Books by Melissa Bowersock

Thursday, May 25, 2017

Author Interview: Victoria Clark

Today I’m sitting down with my good friend Victoria Clark to talk about her wonderful new collection of short stories called Chipped But Not Broken: Baby Boomer Romance. Victoria, can you give us a quick overview of the stories in your collection?

VC: My five stories put my characters into a variety of situations common to Baby Boomers, such as being lonely after the death of their spouse, pining for a lost love, being stuck in a bad situation but unwilling to change, wondering what it would be like to be young again, body angst, and a willingness to take a chance on a new love. The stories all contain an element of humor and the positive view that even with age, a new sense of beginning again is always possible.

MJB: Sounds like the full gamut of situations many of us face.

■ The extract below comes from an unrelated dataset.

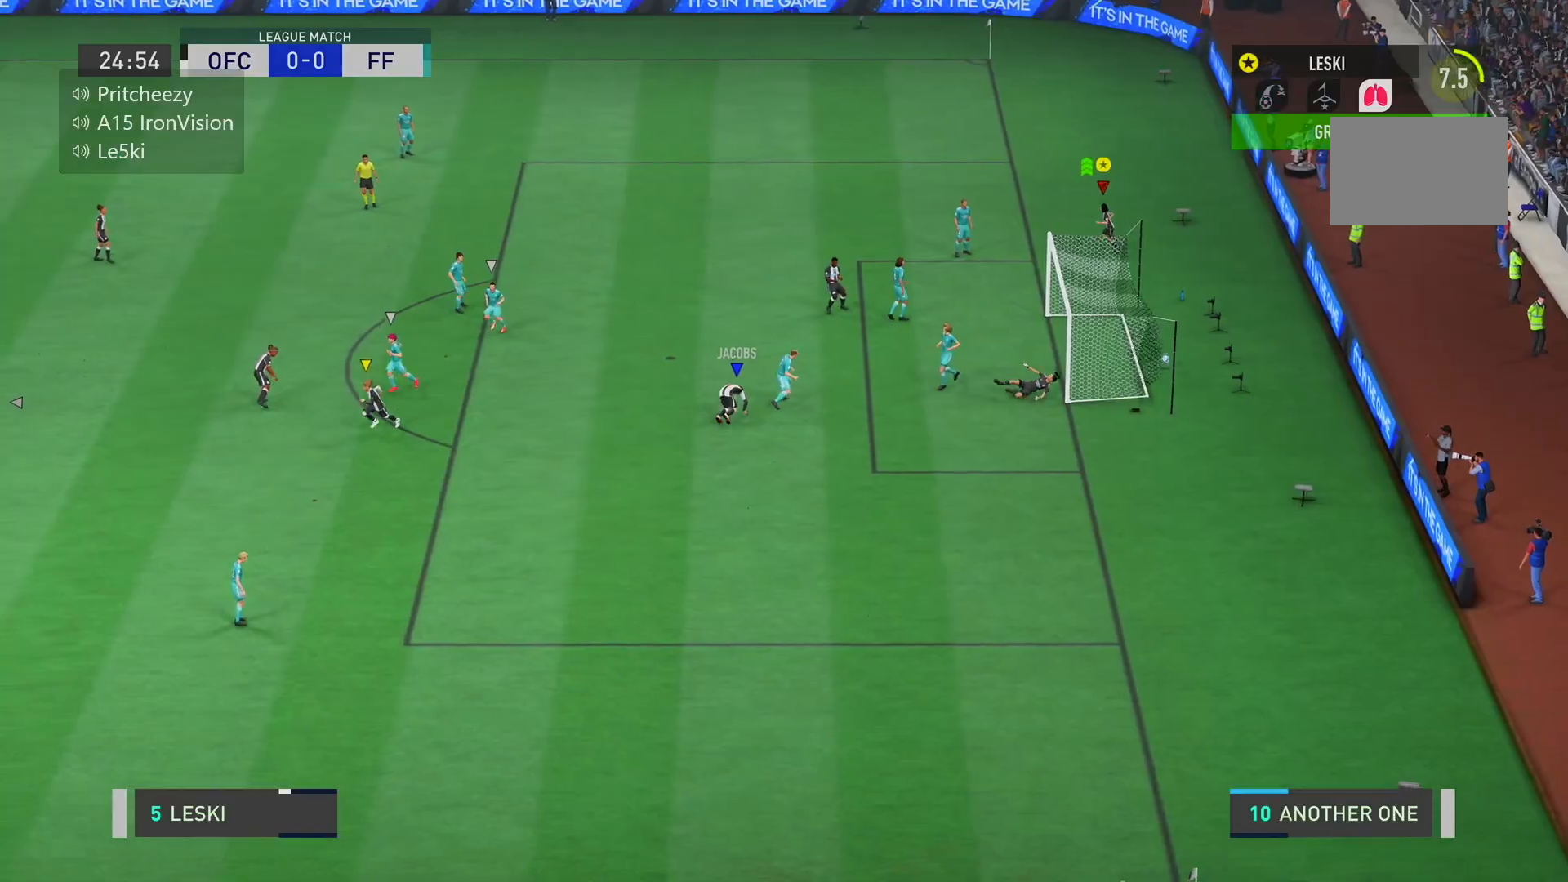
Gameplay with a controller (Xbox layout); each line is a JSON object with the inputs held at the frame after it. "events" lists button and stick changes between this image and that frame as [ms after this image, input, new state], when the widget could be followed in between. Not read: L3 R3.
{"buttons": [], "left_stick": "left", "right_stick": "center", "events": []}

What’s the story behind the title?

VC: A Baby Boomer friend of mine, who was also a member of Questers, a history group that I belong to, made the surprising announcement that she was getting married to a man that she had met on the Internet and would be moving out of the area.  While Internet romance is common place now, it was fairly new in 2003 and we were shocked because she wasn’t normally impulsive.  Several of us quizzed her about her choices and what was an almost instant decision to change so many things in her life.  She wasn’t swayed by our concerns and her last statement was, “We may be a little chipped, but we are not broken.”  To my knowledge, they are still enjoying their romance and life together.

MJB: Great story! Sounds like your friend had/has a great attitude and appetite for life. Good for her. As we said, you cover a wide range of situations in your stories; did you set out to do that? Or did you just write them one by one as you were inspired by each individual story?

VC:  I wrote Call Me Lucky first, just for the fun of creating a story about a Baby Boomer who was reflecting on the old Las Vegas of the 1960s and the current Las Vegas. I like to think I would be as forward thinking as Brandy in her circumstances. Then several months later, I began thinking about a book of stories where Baby Boomer characters would experience romances that were not experienced in the usual romance writing “formula” of guy meets gal.  There are so few books about romance for older lovers.

MJB: So the collection evolved organically over time, spurred by that first story, and the lack of stories for our time, our age. It’s interesting that we’ve been the driving demographic for decades, and yet now we’re getting into that shadow time when we’re less seen and heard. Are you hoping to reverse that trend?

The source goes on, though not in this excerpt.